Counterprotesters overwhelm alt-right organizers a year after Charlottesville
WASHINGTON, D.C. — Fewer than 25 white nationalists who arrived Sunday afternoon to march, speak and stage their “Unite The Right 2” rally at Lafayette Square found themselves overwhelmed by thousands of counterprotesters from groups like Antifa and the Black Lives Matter movement, and finally left before the rally was scheduled to begin.
“I hope this shows the white nationalists that we are willing to fight back,” said Prince George’s County resident Larry Hutchison, 31, who was one of a number of participants with handmade signs. “We are not just going to remain silent.”
Christopher Young, 44, said his outfit was the perfect attire to wear for the “Unite The Right 2” rally’s counterprotest. Young, who was born and raised in the District, decided to wear a Colin Kaepernick football jersey because “this is what he stands for” he said.
“Solidarity and numbers brings me out here today,” said Young, “because honestly, I wasn’t going to come. But I thought about for a while and I think the more people that are out here, the more it shows D.C. doesn’t want to have that here in the city.”
One year earlier, the first “Unite the Right” rally gained national attention as thousands of white nationalists clashed with counterprotesters in Charlottesville, Virginia, which resulted in the death of 31-year-old counterprotester Heather Heyer.
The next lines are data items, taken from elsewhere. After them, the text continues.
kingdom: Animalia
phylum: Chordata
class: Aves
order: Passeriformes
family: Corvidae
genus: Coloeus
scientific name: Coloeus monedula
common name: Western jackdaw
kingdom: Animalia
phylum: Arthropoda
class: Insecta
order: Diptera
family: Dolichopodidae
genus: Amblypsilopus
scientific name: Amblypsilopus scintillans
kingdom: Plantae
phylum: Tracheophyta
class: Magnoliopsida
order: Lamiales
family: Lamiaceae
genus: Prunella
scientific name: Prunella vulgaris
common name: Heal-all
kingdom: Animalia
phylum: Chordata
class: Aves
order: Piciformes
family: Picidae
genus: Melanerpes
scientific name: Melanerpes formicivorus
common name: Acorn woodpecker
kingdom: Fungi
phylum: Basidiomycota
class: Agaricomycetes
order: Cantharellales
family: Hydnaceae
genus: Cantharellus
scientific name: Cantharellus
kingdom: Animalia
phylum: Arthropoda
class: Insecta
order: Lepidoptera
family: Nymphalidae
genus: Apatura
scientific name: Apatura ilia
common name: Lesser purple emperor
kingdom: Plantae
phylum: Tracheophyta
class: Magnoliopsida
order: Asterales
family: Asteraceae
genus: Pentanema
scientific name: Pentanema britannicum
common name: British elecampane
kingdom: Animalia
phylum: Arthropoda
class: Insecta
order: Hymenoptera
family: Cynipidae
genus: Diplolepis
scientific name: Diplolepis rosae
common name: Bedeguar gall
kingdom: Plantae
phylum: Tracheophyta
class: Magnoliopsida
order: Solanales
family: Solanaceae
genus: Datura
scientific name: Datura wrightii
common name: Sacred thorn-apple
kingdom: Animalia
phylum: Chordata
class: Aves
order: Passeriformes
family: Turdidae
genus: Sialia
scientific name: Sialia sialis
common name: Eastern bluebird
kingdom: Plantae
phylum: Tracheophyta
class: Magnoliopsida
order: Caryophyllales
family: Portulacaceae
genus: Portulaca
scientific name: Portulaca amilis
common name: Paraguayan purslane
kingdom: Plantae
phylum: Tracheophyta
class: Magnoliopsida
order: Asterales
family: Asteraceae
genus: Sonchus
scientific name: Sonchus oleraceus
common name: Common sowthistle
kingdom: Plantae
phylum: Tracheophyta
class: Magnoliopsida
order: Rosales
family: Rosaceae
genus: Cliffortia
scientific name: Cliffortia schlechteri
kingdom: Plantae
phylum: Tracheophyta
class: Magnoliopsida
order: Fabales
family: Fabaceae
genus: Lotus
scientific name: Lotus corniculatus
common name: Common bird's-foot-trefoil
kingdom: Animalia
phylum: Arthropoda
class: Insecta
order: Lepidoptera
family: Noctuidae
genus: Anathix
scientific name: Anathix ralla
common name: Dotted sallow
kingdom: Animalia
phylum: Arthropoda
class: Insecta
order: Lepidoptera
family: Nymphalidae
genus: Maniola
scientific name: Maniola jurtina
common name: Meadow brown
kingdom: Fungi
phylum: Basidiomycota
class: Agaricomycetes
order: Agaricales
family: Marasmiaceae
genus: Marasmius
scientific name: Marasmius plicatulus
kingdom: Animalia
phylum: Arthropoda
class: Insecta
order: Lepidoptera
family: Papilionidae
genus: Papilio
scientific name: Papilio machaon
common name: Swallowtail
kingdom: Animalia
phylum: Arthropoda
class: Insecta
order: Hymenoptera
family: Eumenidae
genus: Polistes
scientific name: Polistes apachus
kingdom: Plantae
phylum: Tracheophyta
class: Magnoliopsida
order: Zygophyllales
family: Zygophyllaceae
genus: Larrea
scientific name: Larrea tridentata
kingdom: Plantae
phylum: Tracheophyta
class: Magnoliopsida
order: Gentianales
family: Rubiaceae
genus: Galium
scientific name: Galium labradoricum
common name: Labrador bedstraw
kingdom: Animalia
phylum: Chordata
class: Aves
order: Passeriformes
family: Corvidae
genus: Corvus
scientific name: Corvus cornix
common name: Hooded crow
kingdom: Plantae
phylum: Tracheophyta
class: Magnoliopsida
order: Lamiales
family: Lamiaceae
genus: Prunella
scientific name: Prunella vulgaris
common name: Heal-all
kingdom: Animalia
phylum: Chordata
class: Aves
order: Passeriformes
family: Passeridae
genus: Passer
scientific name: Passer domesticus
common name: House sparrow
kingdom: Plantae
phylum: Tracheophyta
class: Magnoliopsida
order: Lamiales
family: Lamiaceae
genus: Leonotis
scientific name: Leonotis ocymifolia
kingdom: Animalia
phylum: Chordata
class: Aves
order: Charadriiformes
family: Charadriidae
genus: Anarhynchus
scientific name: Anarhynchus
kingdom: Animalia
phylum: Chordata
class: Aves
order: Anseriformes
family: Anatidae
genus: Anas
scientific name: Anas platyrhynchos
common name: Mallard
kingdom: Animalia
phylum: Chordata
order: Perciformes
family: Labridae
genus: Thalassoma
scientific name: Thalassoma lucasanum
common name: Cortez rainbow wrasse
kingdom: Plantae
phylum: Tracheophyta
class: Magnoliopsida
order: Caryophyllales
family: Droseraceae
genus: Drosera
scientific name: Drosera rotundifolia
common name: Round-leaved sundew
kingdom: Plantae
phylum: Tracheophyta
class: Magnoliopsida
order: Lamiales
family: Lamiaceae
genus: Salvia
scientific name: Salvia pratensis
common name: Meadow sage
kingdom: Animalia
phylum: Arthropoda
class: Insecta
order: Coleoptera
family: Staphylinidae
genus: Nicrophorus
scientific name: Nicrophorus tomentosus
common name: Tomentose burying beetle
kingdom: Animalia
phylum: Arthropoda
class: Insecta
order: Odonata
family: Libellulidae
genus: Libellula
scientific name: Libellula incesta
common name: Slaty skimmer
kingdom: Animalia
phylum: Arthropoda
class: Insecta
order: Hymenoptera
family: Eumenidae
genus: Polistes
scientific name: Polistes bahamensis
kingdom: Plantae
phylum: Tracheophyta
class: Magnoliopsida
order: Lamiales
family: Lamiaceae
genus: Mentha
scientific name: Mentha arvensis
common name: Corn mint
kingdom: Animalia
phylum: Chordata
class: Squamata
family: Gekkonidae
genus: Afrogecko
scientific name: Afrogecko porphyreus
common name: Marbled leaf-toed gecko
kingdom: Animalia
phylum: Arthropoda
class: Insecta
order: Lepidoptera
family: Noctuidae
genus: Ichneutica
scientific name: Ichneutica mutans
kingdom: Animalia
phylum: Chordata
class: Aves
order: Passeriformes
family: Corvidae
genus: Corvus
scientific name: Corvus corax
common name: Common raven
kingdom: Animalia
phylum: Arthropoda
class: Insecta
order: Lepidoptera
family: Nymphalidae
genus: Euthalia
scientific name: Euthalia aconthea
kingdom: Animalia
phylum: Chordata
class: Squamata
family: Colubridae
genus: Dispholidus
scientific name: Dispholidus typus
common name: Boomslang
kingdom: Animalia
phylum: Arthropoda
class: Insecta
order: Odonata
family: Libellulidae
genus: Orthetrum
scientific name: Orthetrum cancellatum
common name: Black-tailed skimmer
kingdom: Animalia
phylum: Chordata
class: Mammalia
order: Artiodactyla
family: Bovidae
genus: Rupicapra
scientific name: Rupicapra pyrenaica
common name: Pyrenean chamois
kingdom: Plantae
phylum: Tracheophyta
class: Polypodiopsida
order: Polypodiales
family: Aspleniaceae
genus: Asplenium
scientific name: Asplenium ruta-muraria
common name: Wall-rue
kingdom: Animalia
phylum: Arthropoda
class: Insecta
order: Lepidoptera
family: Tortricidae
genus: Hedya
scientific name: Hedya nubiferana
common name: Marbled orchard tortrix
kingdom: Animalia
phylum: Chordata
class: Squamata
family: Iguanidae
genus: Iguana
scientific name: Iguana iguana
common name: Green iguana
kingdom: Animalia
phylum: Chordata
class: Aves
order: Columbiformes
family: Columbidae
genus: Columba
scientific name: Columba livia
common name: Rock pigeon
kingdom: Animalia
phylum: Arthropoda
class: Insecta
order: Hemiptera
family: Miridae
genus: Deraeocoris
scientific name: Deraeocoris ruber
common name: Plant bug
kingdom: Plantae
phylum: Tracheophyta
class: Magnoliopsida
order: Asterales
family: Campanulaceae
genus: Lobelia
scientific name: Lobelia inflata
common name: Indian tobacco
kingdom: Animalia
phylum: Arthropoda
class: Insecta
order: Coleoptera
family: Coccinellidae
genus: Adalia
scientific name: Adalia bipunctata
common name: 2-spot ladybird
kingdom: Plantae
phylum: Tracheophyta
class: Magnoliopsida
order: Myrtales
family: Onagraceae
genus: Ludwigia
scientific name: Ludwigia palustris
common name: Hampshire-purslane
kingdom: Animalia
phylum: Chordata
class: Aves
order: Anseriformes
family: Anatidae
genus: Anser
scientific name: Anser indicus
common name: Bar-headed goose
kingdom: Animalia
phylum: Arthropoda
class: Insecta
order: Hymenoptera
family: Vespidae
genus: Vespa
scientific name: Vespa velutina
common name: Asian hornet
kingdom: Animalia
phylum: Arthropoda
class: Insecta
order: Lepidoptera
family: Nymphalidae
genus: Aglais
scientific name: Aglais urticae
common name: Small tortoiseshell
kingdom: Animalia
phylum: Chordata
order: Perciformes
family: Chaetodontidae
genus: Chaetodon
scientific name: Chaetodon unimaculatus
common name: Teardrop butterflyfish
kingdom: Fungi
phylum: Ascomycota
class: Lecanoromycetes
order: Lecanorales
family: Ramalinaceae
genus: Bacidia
This year, organizers, led by the first rally’s main organizer Jason Kessler, hoped for similar attendance at Lafayette Square, located near the White House. However, the counter-demonstrators far outnumbered the “Unite the Right 2” participants.
As the crowd continued to grow at Freedom Plaza, the counterprotesters began to travel towards Lafayette Square where police were out in full force to keep the “Unite the Right 2” demonstrators separate from everyone else. As the rain began to pour and the sound of thunder echoed through the streets of the District, many of the counterprotesters shouted chants of “Revolution” at the small group of white nationalists.
“We came out here to try to keep the peace and have leaders and level heads amongst us, so things don’t get too crazy out of hand, “ said Aubrey “Japhari” Jones, president of Black Lives Matter 757, a BLM chapter located in the Tidewater area in Virginia. “A lot of times Black Lives Matter groups get blamed for a lot [of] the mayhem that goes on. We’re just tired of the movement getting blamed during situations like this; we just want to see peace, and third-generation hate not getting passed down,” said Jones.
Originally, the white nationalist group, led by Kessler, planned to protest from 5:00 p.m. to 7:00 p.m., but they left Lafayette Square before the “Unite the Right 2” rally even began. Once told that the white nationalists were leaving, counterprotesters ran through the streets victoriously with many holding their fists in the air. Police let everyone move about freely once the white nationalist group headed back to Vienna.